Exercise objective. Would you please output all the records exactly as given? Pictures should not appear in the copy.

Data.

######

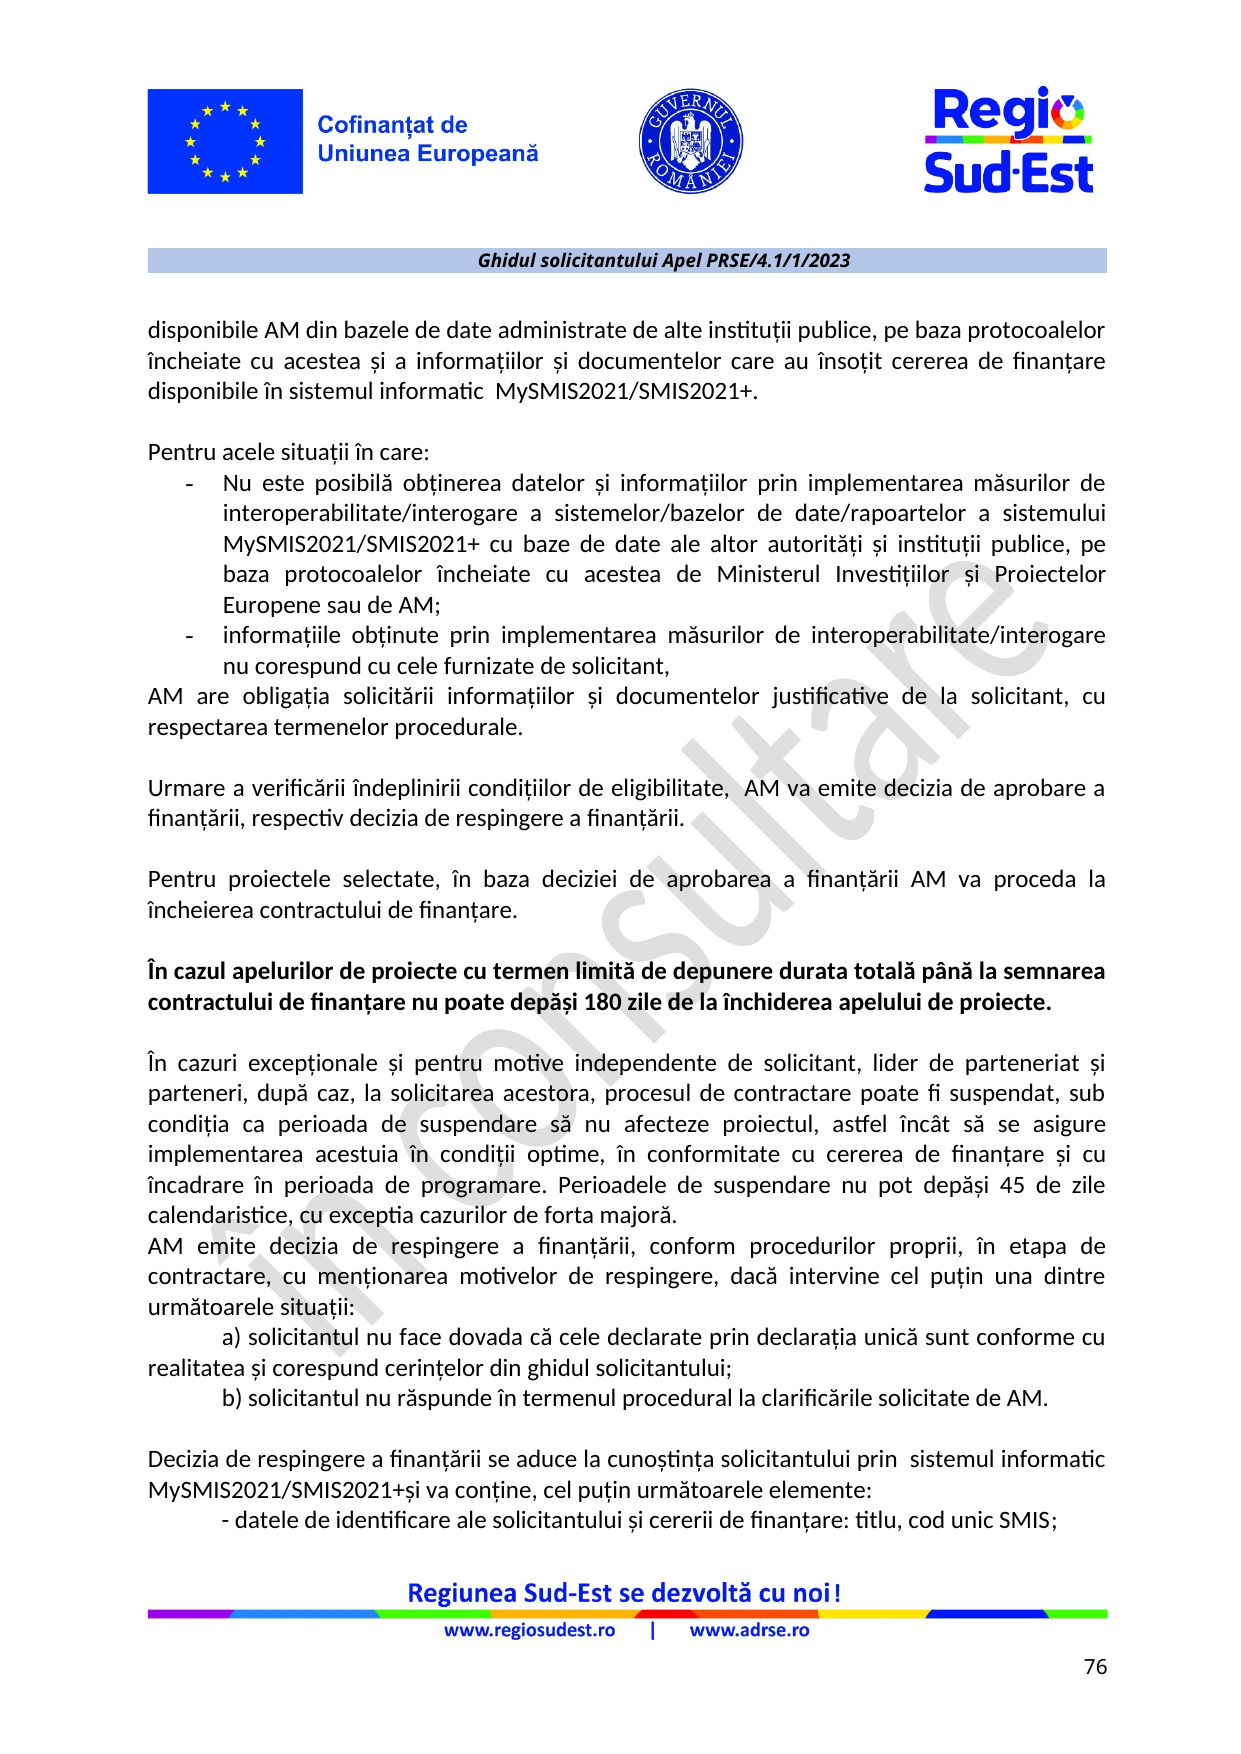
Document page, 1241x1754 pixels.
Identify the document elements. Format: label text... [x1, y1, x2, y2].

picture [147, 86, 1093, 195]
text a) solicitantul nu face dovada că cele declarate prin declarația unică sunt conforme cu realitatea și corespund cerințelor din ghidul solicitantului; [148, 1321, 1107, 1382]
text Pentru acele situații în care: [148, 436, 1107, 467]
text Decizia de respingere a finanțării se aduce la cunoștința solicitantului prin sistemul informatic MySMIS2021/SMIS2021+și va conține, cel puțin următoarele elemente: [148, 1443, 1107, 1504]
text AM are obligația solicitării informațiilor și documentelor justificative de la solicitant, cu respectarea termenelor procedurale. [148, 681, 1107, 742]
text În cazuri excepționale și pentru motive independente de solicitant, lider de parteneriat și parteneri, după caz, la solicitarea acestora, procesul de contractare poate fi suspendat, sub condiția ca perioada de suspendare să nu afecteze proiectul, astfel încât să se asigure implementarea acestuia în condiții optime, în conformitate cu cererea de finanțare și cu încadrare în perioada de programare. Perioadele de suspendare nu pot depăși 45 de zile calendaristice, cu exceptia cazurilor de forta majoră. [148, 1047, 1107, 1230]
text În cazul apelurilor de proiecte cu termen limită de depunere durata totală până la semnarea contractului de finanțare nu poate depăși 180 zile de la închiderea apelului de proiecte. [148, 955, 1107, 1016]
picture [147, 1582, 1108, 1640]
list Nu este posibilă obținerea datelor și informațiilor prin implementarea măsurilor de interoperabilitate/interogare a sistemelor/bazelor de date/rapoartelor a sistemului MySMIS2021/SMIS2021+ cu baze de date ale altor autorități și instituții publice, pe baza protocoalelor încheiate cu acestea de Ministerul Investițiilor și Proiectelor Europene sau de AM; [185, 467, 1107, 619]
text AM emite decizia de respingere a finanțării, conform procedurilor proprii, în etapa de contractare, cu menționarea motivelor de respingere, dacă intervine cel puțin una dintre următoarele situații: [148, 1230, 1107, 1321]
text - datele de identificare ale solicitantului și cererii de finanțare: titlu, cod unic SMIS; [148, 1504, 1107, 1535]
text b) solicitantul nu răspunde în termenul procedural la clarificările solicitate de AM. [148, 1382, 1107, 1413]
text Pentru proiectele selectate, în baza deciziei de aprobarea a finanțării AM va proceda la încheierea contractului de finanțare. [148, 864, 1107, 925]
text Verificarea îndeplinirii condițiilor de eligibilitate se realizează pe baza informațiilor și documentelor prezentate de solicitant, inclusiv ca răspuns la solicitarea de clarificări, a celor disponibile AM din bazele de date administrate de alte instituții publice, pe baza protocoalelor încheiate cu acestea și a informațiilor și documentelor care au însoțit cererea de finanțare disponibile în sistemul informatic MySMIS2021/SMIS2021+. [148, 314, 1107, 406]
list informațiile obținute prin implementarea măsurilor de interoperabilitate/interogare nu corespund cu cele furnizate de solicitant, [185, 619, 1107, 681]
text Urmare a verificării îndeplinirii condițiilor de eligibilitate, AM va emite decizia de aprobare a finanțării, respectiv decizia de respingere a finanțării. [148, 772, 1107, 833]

######

Exercise solution.
Document page, 1241x1754 pixels.
Identify the document elements. Format: label text... [x1, y1, x2, y2].

picture [147, 86, 1093, 195]
text a) solicitantul nu face dovada că cele declarate prin declarația unică sunt conforme cu realitatea și corespund cerințelor din ghidul solicitantului; [148, 1321, 1107, 1382]
text Pentru acele situații în care: [148, 436, 1107, 467]
text Decizia de respingere a finanțării se aduce la cunoștința solicitantului prin sistemul informatic MySMIS2021/SMIS2021+și va conține, cel puțin următoarele elemente: [148, 1443, 1107, 1504]
text AM are obligația solicitării informațiilor și documentelor justificative de la solicitant, cu respectarea termenelor procedurale. [148, 681, 1107, 742]
text În cazuri excepționale și pentru motive independente de solicitant, lider de parteneriat și parteneri, după caz, la solicitarea acestora, procesul de contractare poate fi suspendat, sub condiția ca perioada de suspendare să nu afecteze proiectul, astfel încât să se asigure implementarea acestuia în condiții optime, în conformitate cu cererea de finanțare și cu încadrare în perioada de programare. Perioadele de suspendare nu pot depăși 45 de zile calendaristice, cu exceptia cazurilor de forta majoră. [148, 1047, 1107, 1230]
text În cazul apelurilor de proiecte cu termen limită de depunere durata totală până la semnarea contractului de finanțare nu poate depăși 180 zile de la închiderea apelului de proiecte. [148, 955, 1107, 1016]
picture [147, 1582, 1108, 1640]
list Nu este posibilă obținerea datelor și informațiilor prin implementarea măsurilor de interoperabilitate/interogare a sistemelor/bazelor de date/rapoartelor a sistemului MySMIS2021/SMIS2021+ cu baze de date ale altor autorități și instituții publice, pe baza protocoalelor încheiate cu acestea de Ministerul Investițiilor și Proiectelor Europene sau de AM; [185, 467, 1107, 619]
text AM emite decizia de respingere a finanțării, conform procedurilor proprii, în etapa de contractare, cu menționarea motivelor de respingere, dacă intervine cel puțin una dintre următoarele situații: [148, 1230, 1107, 1321]
text - datele de identificare ale solicitantului și cererii de finanțare: titlu, cod unic SMIS; [148, 1504, 1107, 1535]
text b) solicitantul nu răspunde în termenul procedural la clarificările solicitate de AM. [148, 1382, 1107, 1413]
text Pentru proiectele selectate, în baza deciziei de aprobarea a finanțării AM va proceda la încheierea contractului de finanțare. [148, 864, 1107, 925]
text Verificarea îndeplinirii condițiilor de eligibilitate se realizează pe baza informațiilor și documentelor prezentate de solicitant, inclusiv ca răspuns la solicitarea de clarificări, a celor disponibile AM din bazele de date administrate de alte instituții publice, pe baza protocoalelor încheiate cu acestea și a informațiilor și documentelor care au însoțit cererea de finanțare disponibile în sistemul informatic MySMIS2021/SMIS2021+. [148, 314, 1107, 406]
list informațiile obținute prin implementarea măsurilor de interoperabilitate/interogare nu corespund cu cele furnizate de solicitant, [185, 619, 1107, 681]
text Urmare a verificării îndeplinirii condițiilor de eligibilitate, AM va emite decizia de aprobare a finanțării, respectiv decizia de respingere a finanțării. [148, 772, 1107, 833]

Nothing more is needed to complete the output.